→ Task statement
Your task is to write out the lines from the line containing "From the picture: going" through the last line of the material, exactly.

→ Given records
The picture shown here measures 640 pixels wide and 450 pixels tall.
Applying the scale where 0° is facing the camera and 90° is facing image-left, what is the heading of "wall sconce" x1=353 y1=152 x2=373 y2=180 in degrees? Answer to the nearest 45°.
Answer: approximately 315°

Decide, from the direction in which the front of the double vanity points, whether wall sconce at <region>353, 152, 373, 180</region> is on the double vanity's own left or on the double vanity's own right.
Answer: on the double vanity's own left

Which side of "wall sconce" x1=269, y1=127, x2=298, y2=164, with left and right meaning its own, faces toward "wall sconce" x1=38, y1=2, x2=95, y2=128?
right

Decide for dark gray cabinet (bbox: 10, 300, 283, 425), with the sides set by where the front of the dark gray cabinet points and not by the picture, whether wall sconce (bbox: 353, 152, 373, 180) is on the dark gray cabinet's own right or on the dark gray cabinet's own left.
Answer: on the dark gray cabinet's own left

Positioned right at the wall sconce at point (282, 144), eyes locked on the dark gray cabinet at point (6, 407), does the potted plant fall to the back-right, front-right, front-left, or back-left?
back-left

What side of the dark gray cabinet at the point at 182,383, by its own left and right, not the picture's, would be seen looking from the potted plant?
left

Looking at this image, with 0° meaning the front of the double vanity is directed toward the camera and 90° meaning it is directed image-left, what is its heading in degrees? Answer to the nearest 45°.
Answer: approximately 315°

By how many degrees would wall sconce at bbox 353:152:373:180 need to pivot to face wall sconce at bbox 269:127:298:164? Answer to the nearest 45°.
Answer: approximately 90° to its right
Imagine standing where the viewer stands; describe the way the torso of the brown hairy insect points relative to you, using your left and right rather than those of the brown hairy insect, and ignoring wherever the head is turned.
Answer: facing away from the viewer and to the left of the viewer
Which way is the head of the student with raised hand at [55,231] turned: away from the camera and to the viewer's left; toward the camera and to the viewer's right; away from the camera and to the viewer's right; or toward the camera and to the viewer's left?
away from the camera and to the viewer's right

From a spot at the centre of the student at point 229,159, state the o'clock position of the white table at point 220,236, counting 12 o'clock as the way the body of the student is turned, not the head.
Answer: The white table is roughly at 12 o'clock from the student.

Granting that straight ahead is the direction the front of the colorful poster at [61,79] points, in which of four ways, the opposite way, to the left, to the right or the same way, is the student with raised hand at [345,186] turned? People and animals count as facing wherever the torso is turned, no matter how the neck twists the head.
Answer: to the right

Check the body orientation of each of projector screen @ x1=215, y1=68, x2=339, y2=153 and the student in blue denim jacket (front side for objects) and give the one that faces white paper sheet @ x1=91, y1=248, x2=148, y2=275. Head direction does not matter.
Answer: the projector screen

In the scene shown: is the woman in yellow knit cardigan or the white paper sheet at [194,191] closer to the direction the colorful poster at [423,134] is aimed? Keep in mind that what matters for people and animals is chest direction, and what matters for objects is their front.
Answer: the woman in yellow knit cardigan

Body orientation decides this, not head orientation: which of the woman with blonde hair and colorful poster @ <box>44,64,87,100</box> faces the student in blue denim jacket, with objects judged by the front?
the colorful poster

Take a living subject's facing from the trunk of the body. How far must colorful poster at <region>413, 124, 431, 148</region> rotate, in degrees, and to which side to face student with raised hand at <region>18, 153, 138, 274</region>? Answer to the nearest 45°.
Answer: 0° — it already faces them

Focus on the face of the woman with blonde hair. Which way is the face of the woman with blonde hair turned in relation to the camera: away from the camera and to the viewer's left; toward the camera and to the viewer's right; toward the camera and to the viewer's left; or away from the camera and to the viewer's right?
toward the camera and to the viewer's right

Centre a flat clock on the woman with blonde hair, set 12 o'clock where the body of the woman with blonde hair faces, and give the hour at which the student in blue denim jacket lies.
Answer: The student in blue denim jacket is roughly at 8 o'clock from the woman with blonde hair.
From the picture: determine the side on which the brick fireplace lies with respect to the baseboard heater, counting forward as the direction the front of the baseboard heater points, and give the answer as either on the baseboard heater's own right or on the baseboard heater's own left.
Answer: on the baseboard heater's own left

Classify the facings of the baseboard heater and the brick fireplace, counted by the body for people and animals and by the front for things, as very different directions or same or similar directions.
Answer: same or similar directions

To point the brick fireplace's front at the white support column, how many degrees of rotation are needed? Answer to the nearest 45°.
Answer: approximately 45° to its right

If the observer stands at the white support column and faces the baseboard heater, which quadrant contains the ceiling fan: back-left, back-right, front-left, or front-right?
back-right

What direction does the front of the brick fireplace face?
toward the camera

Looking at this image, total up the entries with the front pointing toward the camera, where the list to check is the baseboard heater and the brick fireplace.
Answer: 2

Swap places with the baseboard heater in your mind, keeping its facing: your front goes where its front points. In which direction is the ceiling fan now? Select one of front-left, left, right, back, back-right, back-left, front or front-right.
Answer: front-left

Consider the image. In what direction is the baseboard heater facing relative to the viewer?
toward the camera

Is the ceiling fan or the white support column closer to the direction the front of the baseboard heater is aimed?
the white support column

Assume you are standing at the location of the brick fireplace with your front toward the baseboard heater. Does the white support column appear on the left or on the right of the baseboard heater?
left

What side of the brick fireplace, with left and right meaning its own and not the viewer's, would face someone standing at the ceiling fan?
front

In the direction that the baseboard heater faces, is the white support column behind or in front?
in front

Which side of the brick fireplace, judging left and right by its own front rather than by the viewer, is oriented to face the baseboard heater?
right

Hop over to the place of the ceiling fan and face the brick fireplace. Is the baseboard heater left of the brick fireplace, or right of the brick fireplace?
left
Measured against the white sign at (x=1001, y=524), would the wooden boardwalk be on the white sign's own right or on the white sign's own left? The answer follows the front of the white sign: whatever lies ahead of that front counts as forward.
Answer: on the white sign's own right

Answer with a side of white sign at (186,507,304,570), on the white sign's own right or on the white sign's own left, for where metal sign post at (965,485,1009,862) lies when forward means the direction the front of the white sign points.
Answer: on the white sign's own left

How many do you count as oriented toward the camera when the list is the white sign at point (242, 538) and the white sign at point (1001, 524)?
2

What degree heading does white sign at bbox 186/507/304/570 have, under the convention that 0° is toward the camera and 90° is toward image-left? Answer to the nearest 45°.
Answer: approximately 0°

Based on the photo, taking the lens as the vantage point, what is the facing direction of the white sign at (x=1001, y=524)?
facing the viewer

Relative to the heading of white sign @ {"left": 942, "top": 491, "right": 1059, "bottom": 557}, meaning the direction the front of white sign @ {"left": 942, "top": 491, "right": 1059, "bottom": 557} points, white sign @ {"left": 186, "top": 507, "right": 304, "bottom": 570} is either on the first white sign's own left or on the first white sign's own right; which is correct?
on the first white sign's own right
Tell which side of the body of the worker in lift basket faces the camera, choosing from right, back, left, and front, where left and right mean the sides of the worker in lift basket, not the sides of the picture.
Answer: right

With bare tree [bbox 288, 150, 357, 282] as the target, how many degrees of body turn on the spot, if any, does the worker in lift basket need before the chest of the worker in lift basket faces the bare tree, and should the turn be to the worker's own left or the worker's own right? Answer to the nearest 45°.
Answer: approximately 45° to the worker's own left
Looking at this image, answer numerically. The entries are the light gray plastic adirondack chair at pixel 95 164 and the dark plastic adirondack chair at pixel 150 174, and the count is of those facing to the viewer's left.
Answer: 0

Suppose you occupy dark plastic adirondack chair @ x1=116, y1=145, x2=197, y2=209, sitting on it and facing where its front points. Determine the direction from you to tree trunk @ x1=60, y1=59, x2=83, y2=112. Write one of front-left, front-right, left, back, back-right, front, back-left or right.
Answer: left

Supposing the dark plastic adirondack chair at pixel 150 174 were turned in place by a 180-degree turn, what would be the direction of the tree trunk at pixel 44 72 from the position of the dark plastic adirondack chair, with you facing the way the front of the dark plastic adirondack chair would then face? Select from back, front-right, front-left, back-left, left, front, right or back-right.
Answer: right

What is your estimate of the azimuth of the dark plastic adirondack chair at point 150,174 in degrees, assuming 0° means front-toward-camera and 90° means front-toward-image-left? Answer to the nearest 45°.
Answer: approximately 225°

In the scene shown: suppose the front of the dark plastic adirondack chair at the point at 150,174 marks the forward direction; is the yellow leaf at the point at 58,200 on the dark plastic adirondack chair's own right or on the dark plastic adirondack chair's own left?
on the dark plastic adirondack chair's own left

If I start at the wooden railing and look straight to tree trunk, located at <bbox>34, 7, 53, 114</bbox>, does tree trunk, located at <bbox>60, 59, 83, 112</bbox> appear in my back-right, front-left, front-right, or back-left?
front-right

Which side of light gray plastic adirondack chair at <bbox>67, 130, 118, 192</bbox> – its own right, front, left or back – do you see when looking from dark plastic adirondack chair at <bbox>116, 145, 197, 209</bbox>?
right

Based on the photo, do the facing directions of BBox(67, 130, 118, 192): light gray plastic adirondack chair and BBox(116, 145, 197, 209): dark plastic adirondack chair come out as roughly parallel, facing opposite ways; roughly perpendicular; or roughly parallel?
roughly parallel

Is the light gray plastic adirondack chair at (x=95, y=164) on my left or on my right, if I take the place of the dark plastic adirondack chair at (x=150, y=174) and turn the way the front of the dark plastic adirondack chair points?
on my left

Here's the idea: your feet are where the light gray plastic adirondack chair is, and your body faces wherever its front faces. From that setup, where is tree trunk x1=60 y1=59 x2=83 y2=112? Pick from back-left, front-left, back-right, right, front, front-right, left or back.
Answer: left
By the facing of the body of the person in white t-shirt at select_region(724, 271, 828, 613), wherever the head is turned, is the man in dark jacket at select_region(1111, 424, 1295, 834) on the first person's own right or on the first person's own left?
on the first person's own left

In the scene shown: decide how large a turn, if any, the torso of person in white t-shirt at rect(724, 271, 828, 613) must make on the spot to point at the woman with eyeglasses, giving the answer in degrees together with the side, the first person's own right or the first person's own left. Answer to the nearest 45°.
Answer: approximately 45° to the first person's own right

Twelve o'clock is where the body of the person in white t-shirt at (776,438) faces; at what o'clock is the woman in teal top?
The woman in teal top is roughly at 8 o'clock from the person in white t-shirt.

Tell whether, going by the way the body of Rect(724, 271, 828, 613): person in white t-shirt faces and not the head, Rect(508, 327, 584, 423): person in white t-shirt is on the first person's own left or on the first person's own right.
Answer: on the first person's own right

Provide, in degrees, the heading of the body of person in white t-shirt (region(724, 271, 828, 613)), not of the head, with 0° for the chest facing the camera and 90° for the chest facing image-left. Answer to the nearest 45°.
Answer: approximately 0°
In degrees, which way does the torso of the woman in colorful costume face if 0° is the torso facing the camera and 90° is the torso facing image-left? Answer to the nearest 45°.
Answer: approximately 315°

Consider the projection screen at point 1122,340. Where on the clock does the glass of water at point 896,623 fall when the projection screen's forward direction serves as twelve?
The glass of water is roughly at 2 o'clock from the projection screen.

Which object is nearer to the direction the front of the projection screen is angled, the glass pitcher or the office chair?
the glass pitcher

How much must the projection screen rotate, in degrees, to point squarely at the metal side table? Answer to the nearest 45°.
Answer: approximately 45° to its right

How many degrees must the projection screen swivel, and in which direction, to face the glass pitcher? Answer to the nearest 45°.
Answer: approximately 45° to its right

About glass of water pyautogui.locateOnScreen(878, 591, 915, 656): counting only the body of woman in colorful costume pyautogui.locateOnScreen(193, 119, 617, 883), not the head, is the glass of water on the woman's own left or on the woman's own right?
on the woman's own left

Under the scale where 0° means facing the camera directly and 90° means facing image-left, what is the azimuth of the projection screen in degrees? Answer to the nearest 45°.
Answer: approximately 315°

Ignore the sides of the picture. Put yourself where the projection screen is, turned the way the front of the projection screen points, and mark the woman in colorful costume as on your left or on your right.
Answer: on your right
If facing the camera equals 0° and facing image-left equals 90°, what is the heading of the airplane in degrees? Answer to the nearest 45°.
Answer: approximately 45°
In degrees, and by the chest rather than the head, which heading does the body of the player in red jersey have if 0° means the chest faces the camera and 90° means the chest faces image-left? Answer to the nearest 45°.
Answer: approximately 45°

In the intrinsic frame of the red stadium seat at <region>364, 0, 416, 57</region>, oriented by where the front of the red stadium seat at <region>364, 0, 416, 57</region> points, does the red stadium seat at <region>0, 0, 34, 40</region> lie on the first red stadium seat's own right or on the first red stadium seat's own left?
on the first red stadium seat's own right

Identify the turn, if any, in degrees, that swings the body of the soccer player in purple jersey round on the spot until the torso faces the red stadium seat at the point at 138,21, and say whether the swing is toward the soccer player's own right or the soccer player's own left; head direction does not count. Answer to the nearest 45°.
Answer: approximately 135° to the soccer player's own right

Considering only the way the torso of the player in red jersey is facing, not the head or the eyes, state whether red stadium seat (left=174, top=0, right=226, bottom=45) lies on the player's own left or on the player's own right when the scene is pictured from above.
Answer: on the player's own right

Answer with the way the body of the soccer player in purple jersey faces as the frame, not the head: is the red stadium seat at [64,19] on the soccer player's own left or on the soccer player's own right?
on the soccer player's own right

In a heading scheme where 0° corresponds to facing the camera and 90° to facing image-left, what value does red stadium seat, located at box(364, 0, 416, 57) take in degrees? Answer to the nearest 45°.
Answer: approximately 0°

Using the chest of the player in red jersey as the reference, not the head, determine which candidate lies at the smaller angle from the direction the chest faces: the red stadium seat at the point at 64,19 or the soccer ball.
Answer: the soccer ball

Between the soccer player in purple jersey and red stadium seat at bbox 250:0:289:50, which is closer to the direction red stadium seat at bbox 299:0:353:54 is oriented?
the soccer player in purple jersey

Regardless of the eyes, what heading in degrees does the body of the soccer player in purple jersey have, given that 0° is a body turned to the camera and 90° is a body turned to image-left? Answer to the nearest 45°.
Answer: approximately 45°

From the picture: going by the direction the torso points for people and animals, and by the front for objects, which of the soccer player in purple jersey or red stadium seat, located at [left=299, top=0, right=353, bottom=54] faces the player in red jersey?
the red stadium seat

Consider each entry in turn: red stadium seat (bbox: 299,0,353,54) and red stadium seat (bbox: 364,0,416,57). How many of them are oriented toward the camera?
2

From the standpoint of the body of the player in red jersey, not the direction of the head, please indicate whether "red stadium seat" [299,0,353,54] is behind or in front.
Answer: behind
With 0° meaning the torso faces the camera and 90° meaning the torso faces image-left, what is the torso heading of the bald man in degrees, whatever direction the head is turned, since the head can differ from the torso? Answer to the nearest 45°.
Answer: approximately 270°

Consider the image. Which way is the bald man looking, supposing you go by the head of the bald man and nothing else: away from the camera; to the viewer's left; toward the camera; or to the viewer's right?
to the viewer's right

→ Reply to the exercise
From the picture: going by the direction the torso points for people and animals, and by the front for objects, which of the soccer player in purple jersey or red stadium seat, located at [left=299, top=0, right=353, bottom=54] faces the player in red jersey?
the red stadium seat

Consider each entry in turn: red stadium seat (bbox: 299,0,353,54) and red stadium seat (bbox: 364,0,416,57). How many of them are oriented toward the camera?
2

From the standpoint of the body of the player in red jersey, not the direction of the head, please indicate whether "red stadium seat" [299,0,353,54] is behind or in front.
Answer: behind
With 0° meaning the torso faces the camera and 90° meaning the torso faces image-left, what is the torso heading of the bald man in degrees, whatever direction the head is turned, since the head can differ from the torso? Answer to the nearest 45°.
Answer: approximately 270°

Consider the image. Which way is the bald man looking, supposing you go by the head of the bald man and nothing else: away from the camera; to the viewer's left; toward the camera; or to the viewer's right?
to the viewer's right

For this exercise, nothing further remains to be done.